First, pending legislative amendments across Eastern Africa and beyond in Southern, Central and West Africa, in regard of stiffer sentences with not less than 10 years in prison and crippling fines added to it, have to be fast tracked to finally serve as a deterrent to those financing poaching, doing the poaching and found engaged in the trading and processing of blood ivory, rhino horn and other prohibited wildlife products. Bail, if at all, must be so costly for those accused that it would ruin them financially if they try to jump bail and flee and should be denied altogether if there is any suspicion that the culprits would continue to poach while out awaiting trial. The component ‘crime of sabotaging the national economies’ too should be added, as tourism is a key sector in the East African economies and poaching is a clear and present danger to the success of tourism. Meanwhile law enforcement should be allowed much harsher rules of engagement when dealing with poachers in the field.

Secondly, China and a few other notorious countries in the Far and South East must be told in no uncertain terms that they have to strengthen their own legislation to completely prohibit importation, possession and processing of ivory, rhino horn and other wildlife products like bones from tigers and lions, trophies and skins.

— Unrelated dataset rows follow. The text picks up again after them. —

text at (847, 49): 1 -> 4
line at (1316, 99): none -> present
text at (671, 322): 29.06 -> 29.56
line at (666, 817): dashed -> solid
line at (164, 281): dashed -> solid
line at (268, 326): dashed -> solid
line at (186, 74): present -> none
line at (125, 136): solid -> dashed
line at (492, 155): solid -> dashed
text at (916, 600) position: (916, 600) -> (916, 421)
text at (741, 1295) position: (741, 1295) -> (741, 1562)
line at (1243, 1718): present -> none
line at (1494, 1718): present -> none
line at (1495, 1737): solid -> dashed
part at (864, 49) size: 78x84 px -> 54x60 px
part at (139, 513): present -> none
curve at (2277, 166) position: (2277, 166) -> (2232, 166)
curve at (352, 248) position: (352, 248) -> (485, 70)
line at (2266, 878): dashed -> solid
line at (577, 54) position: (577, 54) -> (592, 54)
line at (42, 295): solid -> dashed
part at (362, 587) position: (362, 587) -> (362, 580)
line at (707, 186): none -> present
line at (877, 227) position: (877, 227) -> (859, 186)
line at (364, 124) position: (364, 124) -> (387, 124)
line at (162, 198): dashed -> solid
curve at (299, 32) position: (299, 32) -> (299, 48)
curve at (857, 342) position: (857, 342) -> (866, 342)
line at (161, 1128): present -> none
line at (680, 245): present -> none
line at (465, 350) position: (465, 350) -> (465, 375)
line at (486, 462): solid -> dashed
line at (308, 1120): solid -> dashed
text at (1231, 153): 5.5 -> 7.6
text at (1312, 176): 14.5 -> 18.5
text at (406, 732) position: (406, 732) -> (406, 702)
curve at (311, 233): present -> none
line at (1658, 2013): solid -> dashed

There is the greater need of action in fact, as these countries citizens have shown not only an unprecedented greed and lust for ivory and rhino horn powder but have done so in total disregard of the damage they do to Africa’s great wildlife heritage.

Words from law enforcement official in Eastern Africa speak of about 90 percent of the arrests made at airports and sea ports over smuggling of blood ivory and other contraband are linked directly to Chinese citizens being involved, a damning indictment for China and their inability or unwillingness to tackle this problem hand in hand with their professed ‘friends’ in Africa. Here ‘guilt by standing by and doing nothing’ comes to mind unless there is a combined strategy at work, to siphon out Africa’s natural resources of minerals and oil as already evident while deliberately turning a blind eye on the destruction of our continent’s wildlife and their own citizens constant attempt to smuggle contraband out of Africa.

But the story does not end there. As mentioned earlier, notably Tanzania and Zambia had applied at the last CITES gathering in early 2010 in Doha to be given permission to sell ivory, and Tanzania then, being denied the official sanction, tried to circumvent the prohibition order by attempting to auction off ivory confiscated at the main airport in Dar es Salaam via the customs and excise department. They were claiming at the time that only ‘raw’ ivory was affected by the CITES Convention while processed or semi processed ivory could still be sold.

This violation of spirit – sadly very much in line with other actions by the Tanzanian government in recent months concerning conservation and environmental issues – has dented Tanzania’s reputation abroad and left officials spitting mad, accusing neighbours to be hostile, conservationists and environmentalists to be mad and last week calling UNESCO’s World Heritage Committee an ‘inconsequential entity’.

Zambia, host of the Lusaka Agreement and the CITES Secretariat, seems to have had second thoughts on applying afresh for permission to sell of ivory stocks at the next CITES Convention, in the face of growing international pressure and as the country attempts to rebrand and relaunch the tourism industry as a major economic sector to create jobs and earn foreign exchange.

So while Kenya, East Africa and the world at large – at least officially and for sure by the conservation fraternity – applauds President Mwai Kibaki’s action yesterday, that can only be the start of things to come. ACTION is what is now needed, beyond the good words spoken, immediate action and visible action or else, this too will go into the history books as just another ‘footnote’ on the way to losing Africa’s heritage to a new breed of Eastern invaders and neo-colonialists.